Action item -> Repeat verbatim every line of the material, beginning at the line that holds "left shoulder: (89, 87)" and ending at its last line.
[Raw data Boundary: Start]
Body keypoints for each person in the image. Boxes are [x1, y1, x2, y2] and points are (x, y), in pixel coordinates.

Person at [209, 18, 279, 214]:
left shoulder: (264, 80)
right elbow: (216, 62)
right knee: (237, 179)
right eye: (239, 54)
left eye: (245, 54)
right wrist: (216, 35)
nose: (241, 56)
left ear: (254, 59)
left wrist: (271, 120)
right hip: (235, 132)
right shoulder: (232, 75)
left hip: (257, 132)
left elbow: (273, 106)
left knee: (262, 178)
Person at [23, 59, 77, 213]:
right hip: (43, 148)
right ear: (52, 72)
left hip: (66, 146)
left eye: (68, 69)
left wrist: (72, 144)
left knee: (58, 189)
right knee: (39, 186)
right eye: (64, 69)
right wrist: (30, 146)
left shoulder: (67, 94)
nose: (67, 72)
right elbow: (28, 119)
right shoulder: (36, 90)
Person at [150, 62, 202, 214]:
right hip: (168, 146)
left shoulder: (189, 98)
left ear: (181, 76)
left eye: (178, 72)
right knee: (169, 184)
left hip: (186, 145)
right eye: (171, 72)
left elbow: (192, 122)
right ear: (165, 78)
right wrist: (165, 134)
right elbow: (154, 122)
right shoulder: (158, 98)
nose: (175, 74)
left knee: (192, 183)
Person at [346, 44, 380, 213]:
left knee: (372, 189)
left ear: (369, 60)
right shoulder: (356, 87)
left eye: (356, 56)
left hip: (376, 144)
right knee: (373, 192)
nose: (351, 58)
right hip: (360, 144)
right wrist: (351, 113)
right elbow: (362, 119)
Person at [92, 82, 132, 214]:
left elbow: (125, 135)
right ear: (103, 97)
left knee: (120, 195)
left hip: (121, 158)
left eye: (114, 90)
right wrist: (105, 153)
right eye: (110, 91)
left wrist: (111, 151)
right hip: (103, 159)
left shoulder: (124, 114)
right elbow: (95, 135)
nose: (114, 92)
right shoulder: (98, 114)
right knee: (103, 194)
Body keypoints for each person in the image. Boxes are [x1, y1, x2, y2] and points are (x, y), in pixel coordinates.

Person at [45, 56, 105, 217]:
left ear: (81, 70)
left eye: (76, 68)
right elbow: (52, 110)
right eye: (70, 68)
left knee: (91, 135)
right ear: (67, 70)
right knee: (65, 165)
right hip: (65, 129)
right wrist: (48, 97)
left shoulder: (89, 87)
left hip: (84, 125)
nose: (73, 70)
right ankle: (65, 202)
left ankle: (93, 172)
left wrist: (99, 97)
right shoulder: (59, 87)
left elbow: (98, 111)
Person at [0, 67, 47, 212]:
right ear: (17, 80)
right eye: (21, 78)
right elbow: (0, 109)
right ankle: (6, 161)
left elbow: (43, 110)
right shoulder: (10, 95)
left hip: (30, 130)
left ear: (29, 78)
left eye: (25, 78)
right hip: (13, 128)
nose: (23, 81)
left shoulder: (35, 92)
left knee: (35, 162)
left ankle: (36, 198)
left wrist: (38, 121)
[Raw data Boundary: End]
Task answer ->
left shoulder: (89, 87)
left hip: (84, 125)
nose: (73, 70)
right ankle: (65, 202)
left ankle: (93, 172)
left wrist: (99, 97)
right shoulder: (59, 87)
left elbow: (98, 111)
Person at [0, 67, 47, 212]:
right ear: (17, 80)
right eye: (21, 78)
right elbow: (0, 109)
right ankle: (6, 161)
left elbow: (43, 110)
right shoulder: (10, 95)
left hip: (30, 130)
left ear: (29, 78)
left eye: (25, 78)
right hip: (13, 128)
nose: (23, 81)
left shoulder: (35, 92)
left knee: (35, 162)
left ankle: (36, 198)
left wrist: (38, 121)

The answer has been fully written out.